REQUIRED TASK: Copy the lines below verbatim, from the first one through the line containing "returns 8:43", including that line.
====
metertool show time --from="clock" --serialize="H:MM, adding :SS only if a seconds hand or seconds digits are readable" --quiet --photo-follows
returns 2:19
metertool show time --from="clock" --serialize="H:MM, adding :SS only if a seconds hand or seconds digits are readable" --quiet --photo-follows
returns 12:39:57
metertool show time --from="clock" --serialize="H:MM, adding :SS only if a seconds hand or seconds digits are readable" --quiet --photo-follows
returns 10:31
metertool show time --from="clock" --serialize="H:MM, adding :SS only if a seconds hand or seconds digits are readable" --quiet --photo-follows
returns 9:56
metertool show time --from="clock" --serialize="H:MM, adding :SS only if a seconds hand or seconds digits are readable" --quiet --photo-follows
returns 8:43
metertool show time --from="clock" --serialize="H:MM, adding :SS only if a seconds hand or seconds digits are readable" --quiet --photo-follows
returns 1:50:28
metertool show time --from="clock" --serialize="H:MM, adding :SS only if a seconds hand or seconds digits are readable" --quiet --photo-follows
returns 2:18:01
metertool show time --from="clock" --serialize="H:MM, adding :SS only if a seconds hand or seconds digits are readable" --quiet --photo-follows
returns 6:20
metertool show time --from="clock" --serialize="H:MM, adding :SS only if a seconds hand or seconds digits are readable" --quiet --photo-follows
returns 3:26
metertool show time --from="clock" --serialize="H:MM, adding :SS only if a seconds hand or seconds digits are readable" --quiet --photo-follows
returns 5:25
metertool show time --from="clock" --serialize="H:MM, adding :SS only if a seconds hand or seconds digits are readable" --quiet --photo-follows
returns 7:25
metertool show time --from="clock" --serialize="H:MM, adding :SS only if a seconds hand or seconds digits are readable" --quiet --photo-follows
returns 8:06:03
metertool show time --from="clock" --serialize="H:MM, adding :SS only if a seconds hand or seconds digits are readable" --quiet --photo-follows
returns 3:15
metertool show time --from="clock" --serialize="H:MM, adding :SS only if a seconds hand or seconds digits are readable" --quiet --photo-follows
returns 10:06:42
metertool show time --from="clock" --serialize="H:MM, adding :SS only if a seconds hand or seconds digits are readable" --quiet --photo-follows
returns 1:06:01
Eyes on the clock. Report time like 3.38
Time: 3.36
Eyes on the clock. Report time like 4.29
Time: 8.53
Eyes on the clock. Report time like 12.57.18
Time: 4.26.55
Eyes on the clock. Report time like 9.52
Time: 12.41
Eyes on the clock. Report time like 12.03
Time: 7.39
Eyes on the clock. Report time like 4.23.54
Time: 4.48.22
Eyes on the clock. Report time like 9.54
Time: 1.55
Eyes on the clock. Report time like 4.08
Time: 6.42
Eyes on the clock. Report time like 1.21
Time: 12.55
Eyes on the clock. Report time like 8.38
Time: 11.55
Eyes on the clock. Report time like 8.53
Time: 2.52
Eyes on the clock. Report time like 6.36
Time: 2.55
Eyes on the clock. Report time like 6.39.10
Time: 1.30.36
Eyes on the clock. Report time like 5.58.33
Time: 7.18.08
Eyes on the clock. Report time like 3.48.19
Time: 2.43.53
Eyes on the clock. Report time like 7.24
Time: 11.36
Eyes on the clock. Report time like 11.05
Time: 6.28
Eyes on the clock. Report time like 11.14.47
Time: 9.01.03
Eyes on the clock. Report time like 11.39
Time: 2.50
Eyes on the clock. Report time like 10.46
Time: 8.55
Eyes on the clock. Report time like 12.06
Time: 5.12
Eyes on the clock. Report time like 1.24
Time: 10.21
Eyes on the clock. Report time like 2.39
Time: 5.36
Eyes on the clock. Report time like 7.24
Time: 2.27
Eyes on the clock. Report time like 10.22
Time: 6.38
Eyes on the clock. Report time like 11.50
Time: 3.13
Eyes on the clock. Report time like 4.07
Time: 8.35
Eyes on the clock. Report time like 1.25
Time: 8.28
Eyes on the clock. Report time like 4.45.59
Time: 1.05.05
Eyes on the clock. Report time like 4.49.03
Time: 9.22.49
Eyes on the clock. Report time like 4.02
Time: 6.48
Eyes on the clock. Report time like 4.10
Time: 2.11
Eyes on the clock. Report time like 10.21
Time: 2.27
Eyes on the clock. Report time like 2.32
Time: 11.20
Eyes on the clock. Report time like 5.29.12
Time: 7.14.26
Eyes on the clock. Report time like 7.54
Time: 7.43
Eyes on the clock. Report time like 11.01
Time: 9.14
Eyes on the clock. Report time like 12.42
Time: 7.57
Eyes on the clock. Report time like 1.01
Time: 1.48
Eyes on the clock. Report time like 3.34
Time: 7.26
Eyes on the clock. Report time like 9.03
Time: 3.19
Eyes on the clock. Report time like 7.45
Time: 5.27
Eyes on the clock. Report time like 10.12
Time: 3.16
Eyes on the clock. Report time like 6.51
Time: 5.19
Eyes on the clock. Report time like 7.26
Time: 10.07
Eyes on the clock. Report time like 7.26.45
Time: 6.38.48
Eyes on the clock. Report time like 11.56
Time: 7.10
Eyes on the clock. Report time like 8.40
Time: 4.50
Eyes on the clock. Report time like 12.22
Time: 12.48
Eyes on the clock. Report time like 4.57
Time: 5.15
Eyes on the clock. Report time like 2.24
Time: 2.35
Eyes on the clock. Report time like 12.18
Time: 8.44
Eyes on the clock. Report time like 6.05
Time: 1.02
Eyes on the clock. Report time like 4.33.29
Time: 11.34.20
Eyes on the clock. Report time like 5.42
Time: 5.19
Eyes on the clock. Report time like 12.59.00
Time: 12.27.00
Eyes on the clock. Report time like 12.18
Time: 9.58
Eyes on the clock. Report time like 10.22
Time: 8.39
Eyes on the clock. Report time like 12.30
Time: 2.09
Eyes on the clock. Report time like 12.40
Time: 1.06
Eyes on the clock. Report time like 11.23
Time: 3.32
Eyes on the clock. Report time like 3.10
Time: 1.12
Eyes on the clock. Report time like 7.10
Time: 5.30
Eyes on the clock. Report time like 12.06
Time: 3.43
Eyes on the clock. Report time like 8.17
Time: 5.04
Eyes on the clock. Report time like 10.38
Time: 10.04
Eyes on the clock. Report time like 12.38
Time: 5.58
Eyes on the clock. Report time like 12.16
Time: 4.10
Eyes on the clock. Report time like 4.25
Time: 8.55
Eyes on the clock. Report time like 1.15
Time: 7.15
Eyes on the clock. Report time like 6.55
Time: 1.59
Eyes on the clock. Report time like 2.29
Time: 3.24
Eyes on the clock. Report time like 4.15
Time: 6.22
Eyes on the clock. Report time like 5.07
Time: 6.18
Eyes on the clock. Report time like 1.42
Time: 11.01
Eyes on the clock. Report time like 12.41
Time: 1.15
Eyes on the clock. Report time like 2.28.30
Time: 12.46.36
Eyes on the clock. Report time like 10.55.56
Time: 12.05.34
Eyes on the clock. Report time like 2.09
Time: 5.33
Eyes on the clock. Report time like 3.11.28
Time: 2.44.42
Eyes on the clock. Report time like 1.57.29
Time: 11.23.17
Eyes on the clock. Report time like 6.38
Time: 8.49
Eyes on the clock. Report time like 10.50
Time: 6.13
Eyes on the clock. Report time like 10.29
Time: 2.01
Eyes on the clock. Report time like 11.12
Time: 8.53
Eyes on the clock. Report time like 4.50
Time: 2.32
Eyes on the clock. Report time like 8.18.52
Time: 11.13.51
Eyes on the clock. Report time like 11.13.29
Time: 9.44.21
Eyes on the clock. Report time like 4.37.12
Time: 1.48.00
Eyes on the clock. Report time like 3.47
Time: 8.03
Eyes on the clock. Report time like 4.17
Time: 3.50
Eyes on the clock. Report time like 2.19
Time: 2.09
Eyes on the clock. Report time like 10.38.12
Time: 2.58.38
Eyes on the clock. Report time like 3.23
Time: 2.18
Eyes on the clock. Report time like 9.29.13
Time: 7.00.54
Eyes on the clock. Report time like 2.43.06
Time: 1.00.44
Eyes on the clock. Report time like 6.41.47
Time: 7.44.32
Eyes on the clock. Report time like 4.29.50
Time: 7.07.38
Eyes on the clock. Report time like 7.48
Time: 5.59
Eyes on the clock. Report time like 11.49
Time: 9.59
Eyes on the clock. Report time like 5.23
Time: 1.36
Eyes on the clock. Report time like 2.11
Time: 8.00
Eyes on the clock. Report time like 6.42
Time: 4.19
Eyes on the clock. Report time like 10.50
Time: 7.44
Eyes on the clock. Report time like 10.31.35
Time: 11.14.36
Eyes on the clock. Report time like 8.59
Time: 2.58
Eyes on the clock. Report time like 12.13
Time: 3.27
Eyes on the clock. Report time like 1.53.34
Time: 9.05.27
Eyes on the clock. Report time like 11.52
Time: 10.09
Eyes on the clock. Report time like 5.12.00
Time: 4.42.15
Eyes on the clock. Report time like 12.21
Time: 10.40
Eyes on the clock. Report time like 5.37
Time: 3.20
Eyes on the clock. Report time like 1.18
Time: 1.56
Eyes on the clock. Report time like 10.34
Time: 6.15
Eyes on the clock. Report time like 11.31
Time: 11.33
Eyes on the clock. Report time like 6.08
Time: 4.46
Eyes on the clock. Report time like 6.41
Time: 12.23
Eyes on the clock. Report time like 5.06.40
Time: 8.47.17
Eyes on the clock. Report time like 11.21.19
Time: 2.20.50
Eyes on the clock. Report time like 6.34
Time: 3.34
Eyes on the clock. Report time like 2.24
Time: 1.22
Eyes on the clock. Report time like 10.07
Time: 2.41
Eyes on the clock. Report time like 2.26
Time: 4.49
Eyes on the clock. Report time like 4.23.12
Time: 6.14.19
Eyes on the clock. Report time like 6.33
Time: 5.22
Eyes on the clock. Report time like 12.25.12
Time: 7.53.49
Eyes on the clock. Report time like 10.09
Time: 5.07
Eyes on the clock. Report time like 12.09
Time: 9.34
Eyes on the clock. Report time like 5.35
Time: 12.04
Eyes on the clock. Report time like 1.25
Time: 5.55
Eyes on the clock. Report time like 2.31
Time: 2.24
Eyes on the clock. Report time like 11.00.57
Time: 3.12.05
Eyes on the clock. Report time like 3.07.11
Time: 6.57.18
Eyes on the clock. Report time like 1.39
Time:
====
TASK OUTPUT:
metertool show time --from="clock" --serialize="H:MM, adding :SS only if a seconds hand or seconds digits are readable" --quiet --photo-follows
returns 2:19
metertool show time --from="clock" --serialize="H:MM, adding :SS only if a seconds hand or seconds digits are readable" --quiet --photo-follows
returns 12:39:57
metertool show time --from="clock" --serialize="H:MM, adding :SS only if a seconds hand or seconds digits are readable" --quiet --photo-follows
returns 10:31
metertool show time --from="clock" --serialize="H:MM, adding :SS only if a seconds hand or seconds digits are readable" --quiet --photo-follows
returns 9:56
metertool show time --from="clock" --serialize="H:MM, adding :SS only if a seconds hand or seconds digits are readable" --quiet --photo-follows
returns 8:43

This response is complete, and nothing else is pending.